Obviously, I'd prefer to get SlickEdit to work but I am ready to switch to another editor, if this issue cannot be resolved.  I work almost full-time in UTF-8 encoded PHP files containing Danish national characters so this is a major hassle for me.  Especially because the UTF-8 BOM breaks some web clients and makes the the XHTML/1.0 validator fail (the whole point of XHTML/1.0 Strict is that it can be validated sensibly).

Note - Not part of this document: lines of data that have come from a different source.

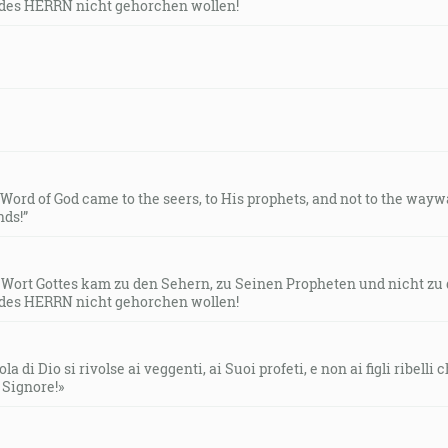
des HERRN nicht gehorchen wollen!
e Word of God came to the seers, to His prophets, and not to the way
ds!”
s Wort Gottes kam zu den Sehern, zu Seinen Propheten und nicht zu
des HERRN nicht gehorchen wollen!
la di Dio si rivolse ai veggenti, ai Suoi profeti, e non ai figli ribelli
l Signore!»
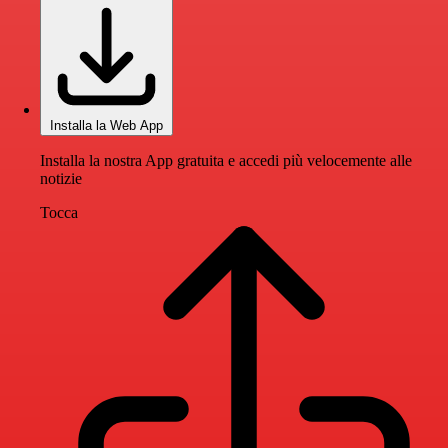
Installa la Web App
Installa la nostra App gratuita e accedi più velocemente alle
notizie
Tocca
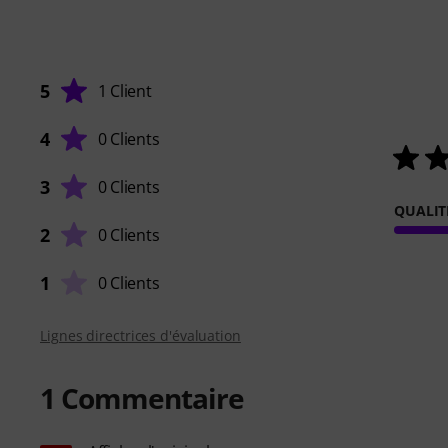
5
1 Client
4
0 Clients
3
0 Clients
QUALIT
2
0 Clients
1
0 Clients
Lignes directrices d'évaluation
1
Commentaire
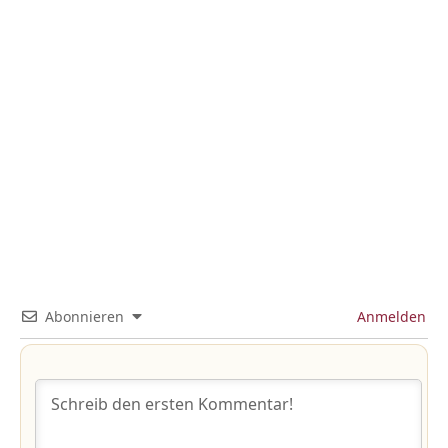
Abonnieren
Anmelden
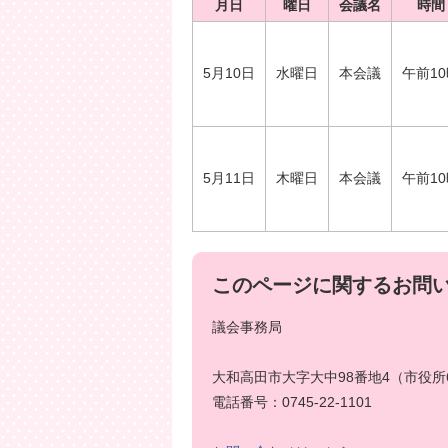
月日
曜日
会議名
時間
5月10日
水曜日
本会議
午前1
5月11日
木曜日
本会議
午前1
このページに関するお問
議会事務局
大和高田市大字大中98番地4（市役所
電話番号：0745-22-1101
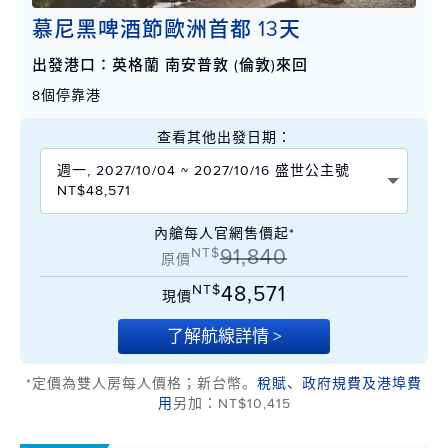
慕尼黑啤酒節歐洲首都 13天
出發港口：英格蘭 南安普敦 (倫敦)來回
8個停靠港
查看其他出發日期：
週一, 2027/10/04 ~ 2027/10/16 盛世公主號
NT$48,571
內艙每人官網售價起*
NT$
91,840
原價
NT$
48,571
現價
了解航線詳情 >
*定價為雙人房每人價格；新台幣。
稅賦、政府規費及港埠費
用
另加：NT$10,415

Also, when you switch a lot between ASCII and UTF-8 files, it is a tedious hassle to have to use File>Save As to determine the encoding.  This should be shown prominently on the status line or in the buffer list (I use the BRIEF emulation).  I have suggested this to support long ago but nothing has happened.

Graeme reported this:

    "If I turn on "line hex" in the view menu I get the incorrect version that you're getting."

So there must be some issue somewhere in there, which I am running into all the time.

A final note: I never use SlickEdit workspaces, I always open and close my files on the fly from a console window.
Title: Re: Change character encoding after a file has been opened
Post by: mikael.lyngvig on February 14, 2016, 02:08:35 am
i have goofed a bit here though. It turns out this work around is only needs when creating new files. Choosing Utf-8 in File>load options>encoding should recognize existing Utf-8 files with or without a signature.

I just tried this:

    vs.exe +FUTF8 index708.html

And it WORKED.  I suppose that amounts to manually specifying the encoding.  I'll change my DOSKEY alias for the time being to explicitly specify the +FUTF8 option and hopefully we can resolve this sometime.
Title: Re: Change character encoding after a file has been opened
Post by: Clark on February 14, 2016, 02:22:17 am
I didn't read into the fact that you're working .html files. Now that I think about it, the solution I gave you shouldn't work for .html files because the default extension specific encoding is "Auto HTML" which overrides the global encoding setting. Go to  Tools>Options>Languages>File Extension Manager and select the "html" extension. Change the encoding from "Auto HTML" to "Utf-8".

I was about to give up and have you use support (their definitely better than I am due to there customer specific experience).
Title: Re: Change character encoding after a file has been opened
Post by: mikael.lyngvig on February 14, 2016, 02:40:28 am
You have solved a big issue for me, thanks!  Even though I only used an HTML file because it illustrated my issue.  I don't regularly edit HTML files so I'll leave the HTML setting as it is, but you definitely helped me get SlickEdit to work for me. 

In combination with the now default +FUTF8 option (in my DOSKEY macro) in my end, I suspect we're getting to the point that it actually works for all file types: I often edit UTF-8 encoded file types that are unknown to SlickEdit and they also appear to work now (without a BOM).  As far as I know, I should never run into any issues forcing the encoding to UTF-8 as I only use UTF-8 and ASCII encoded files.

Perhaps you can pull some strings and get the encoding to be displayed somewhere on the status line?  Just kidding, but it would be nice :-)
Title: Re: Change character encoding after a file has been opened
Post by: Mike on December 04, 2018, 02:32:37 pm
I noticed this older post and wanted to note that SlickEdit does now show the encoding in the status bar, and clicking that item opens the "Save As" dialog so that you can change the encoding.
Thanks for the suggestion!